_What to work on_
Transcribe each record exactly as it appears.
- - - - - - -
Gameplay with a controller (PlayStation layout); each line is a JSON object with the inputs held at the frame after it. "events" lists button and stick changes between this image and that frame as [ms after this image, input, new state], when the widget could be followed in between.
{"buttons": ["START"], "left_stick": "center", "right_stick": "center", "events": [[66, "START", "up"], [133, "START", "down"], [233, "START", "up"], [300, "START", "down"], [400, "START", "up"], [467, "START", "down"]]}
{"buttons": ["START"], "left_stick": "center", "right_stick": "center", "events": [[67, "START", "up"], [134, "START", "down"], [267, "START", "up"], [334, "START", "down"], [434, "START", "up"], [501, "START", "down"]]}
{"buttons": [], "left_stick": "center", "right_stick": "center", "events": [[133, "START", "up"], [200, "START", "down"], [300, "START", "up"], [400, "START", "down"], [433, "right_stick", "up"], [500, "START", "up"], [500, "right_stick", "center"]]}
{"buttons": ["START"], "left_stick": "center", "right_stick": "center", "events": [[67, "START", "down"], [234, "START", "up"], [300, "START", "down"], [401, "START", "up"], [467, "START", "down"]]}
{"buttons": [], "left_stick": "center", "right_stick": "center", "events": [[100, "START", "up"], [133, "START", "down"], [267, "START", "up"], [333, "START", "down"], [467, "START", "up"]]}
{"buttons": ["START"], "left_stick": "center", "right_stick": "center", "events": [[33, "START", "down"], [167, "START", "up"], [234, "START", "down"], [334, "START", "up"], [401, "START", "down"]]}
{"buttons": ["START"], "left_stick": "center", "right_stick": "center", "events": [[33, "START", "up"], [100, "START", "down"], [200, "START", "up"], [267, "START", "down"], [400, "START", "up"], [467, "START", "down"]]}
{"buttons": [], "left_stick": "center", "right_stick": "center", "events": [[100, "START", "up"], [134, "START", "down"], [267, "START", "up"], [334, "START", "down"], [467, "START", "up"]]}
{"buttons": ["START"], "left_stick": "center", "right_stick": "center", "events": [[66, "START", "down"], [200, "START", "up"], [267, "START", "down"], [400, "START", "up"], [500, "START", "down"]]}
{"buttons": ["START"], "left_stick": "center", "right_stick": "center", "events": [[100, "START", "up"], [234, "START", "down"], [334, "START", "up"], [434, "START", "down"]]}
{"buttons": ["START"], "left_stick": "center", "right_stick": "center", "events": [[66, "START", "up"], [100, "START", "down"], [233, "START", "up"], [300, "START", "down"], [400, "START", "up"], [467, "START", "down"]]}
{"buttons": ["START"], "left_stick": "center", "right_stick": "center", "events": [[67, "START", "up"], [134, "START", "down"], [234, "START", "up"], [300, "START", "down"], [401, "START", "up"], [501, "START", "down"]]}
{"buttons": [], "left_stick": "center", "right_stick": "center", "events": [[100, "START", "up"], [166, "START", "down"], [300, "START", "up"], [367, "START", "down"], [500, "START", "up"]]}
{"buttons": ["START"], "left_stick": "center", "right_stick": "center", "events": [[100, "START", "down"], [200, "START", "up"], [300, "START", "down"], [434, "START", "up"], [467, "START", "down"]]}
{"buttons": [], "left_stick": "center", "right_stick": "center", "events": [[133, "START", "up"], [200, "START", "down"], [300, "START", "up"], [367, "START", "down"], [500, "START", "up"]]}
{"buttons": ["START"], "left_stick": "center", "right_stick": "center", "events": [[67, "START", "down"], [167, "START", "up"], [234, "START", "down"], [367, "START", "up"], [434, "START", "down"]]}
- - - - - - -
_Task output_
Gameplay with a controller (PlayStation layout); each line is a JSON object with the inputs held at the frame after it. "events" lists button and stick changes between this image and that frame as [ms after this image, input, new state], when the widget could be followed in between.
{"buttons": ["START"], "left_stick": "center", "right_stick": "center", "events": [[66, "START", "up"], [133, "START", "down"], [233, "START", "up"], [300, "START", "down"], [400, "START", "up"], [467, "START", "down"]]}
{"buttons": ["START"], "left_stick": "center", "right_stick": "center", "events": [[67, "START", "up"], [134, "START", "down"], [267, "START", "up"], [334, "START", "down"], [434, "START", "up"], [501, "START", "down"]]}
{"buttons": [], "left_stick": "center", "right_stick": "center", "events": [[133, "START", "up"], [200, "START", "down"], [300, "START", "up"], [400, "START", "down"], [433, "right_stick", "up"], [500, "START", "up"], [500, "right_stick", "center"]]}
{"buttons": ["START"], "left_stick": "center", "right_stick": "center", "events": [[67, "START", "down"], [234, "START", "up"], [300, "START", "down"], [401, "START", "up"], [467, "START", "down"]]}
{"buttons": [], "left_stick": "center", "right_stick": "center", "events": [[100, "START", "up"], [133, "START", "down"], [267, "START", "up"], [333, "START", "down"], [467, "START", "up"]]}
{"buttons": ["START"], "left_stick": "center", "right_stick": "center", "events": [[33, "START", "down"], [167, "START", "up"], [234, "START", "down"], [334, "START", "up"], [401, "START", "down"]]}
{"buttons": ["START"], "left_stick": "center", "right_stick": "center", "events": [[33, "START", "up"], [100, "START", "down"], [200, "START", "up"], [267, "START", "down"], [400, "START", "up"], [467, "START", "down"]]}
{"buttons": [], "left_stick": "center", "right_stick": "center", "events": [[100, "START", "up"], [134, "START", "down"], [267, "START", "up"], [334, "START", "down"], [467, "START", "up"]]}
{"buttons": ["START"], "left_stick": "center", "right_stick": "center", "events": [[66, "START", "down"], [200, "START", "up"], [267, "START", "down"], [400, "START", "up"], [500, "START", "down"]]}
{"buttons": ["START"], "left_stick": "center", "right_stick": "center", "events": [[100, "START", "up"], [234, "START", "down"], [334, "START", "up"], [434, "START", "down"]]}
{"buttons": ["START"], "left_stick": "center", "right_stick": "center", "events": [[66, "START", "up"], [100, "START", "down"], [233, "START", "up"], [300, "START", "down"], [400, "START", "up"], [467, "START", "down"]]}
{"buttons": ["START"], "left_stick": "center", "right_stick": "center", "events": [[67, "START", "up"], [134, "START", "down"], [234, "START", "up"], [300, "START", "down"], [401, "START", "up"], [501, "START", "down"]]}
{"buttons": [], "left_stick": "center", "right_stick": "center", "events": [[100, "START", "up"], [166, "START", "down"], [300, "START", "up"], [367, "START", "down"], [500, "START", "up"]]}
{"buttons": ["START"], "left_stick": "center", "right_stick": "center", "events": [[100, "START", "down"], [200, "START", "up"], [300, "START", "down"], [434, "START", "up"], [467, "START", "down"]]}
{"buttons": [], "left_stick": "center", "right_stick": "center", "events": [[133, "START", "up"], [200, "START", "down"], [300, "START", "up"], [367, "START", "down"], [500, "START", "up"]]}
{"buttons": ["START"], "left_stick": "center", "right_stick": "center", "events": [[67, "START", "down"], [167, "START", "up"], [234, "START", "down"], [367, "START", "up"], [434, "START", "down"]]}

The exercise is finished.